Begin with the first line of the listing and quote every line through the one containing "specific business needs."; give only those lines.

####

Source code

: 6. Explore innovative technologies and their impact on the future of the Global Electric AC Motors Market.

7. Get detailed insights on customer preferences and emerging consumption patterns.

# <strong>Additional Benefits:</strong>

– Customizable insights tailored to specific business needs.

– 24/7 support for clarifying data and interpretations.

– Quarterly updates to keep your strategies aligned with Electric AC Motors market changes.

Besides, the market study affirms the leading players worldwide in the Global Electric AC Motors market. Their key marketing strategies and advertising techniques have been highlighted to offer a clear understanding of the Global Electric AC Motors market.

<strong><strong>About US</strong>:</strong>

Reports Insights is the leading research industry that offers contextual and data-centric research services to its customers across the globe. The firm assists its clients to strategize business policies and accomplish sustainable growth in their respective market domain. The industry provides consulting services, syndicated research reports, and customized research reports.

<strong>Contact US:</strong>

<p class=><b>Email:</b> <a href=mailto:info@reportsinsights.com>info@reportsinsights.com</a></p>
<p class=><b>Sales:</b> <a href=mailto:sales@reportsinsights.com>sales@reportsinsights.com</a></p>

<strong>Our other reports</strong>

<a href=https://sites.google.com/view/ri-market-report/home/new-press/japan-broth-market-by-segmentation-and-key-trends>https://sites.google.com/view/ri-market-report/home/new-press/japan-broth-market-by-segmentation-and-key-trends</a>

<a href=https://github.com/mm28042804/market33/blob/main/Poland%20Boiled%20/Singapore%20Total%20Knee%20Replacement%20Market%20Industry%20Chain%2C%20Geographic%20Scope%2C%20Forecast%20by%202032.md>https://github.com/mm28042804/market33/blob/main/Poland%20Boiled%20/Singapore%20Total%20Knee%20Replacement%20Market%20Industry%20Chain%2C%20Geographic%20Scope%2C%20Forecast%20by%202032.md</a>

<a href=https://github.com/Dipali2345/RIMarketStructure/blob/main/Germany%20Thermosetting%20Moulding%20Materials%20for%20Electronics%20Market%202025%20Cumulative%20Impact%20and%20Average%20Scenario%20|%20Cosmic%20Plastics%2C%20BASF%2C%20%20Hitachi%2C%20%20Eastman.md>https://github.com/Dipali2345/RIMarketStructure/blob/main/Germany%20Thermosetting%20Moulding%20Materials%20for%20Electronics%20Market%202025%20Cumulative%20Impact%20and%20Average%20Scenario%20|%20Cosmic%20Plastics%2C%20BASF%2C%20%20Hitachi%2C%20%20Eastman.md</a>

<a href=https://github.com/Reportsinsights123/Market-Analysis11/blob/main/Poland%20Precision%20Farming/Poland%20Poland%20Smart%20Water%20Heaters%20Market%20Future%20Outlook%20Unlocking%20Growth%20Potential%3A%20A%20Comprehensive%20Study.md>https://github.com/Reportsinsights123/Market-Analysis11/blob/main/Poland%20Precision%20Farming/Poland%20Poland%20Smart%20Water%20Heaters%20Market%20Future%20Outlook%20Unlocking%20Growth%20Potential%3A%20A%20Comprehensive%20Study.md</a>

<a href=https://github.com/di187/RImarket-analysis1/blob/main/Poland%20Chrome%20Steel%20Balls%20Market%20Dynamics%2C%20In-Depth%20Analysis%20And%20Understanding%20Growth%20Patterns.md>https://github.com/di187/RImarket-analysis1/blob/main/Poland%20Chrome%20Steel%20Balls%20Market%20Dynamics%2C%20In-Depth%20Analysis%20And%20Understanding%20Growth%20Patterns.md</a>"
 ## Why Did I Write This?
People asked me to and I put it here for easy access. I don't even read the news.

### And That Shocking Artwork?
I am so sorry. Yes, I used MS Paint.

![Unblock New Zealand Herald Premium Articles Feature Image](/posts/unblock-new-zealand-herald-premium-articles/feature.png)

####

* [TASK RESPONSE]:
Source code

: 6. Explore innovative technologies and their impact on the future of the Global Electric AC Motors Market.

7. Get detailed insights on customer preferences and emerging consumption patterns.

# <strong>Additional Benefits:</strong>

– Customizable insights tailored to specific business needs.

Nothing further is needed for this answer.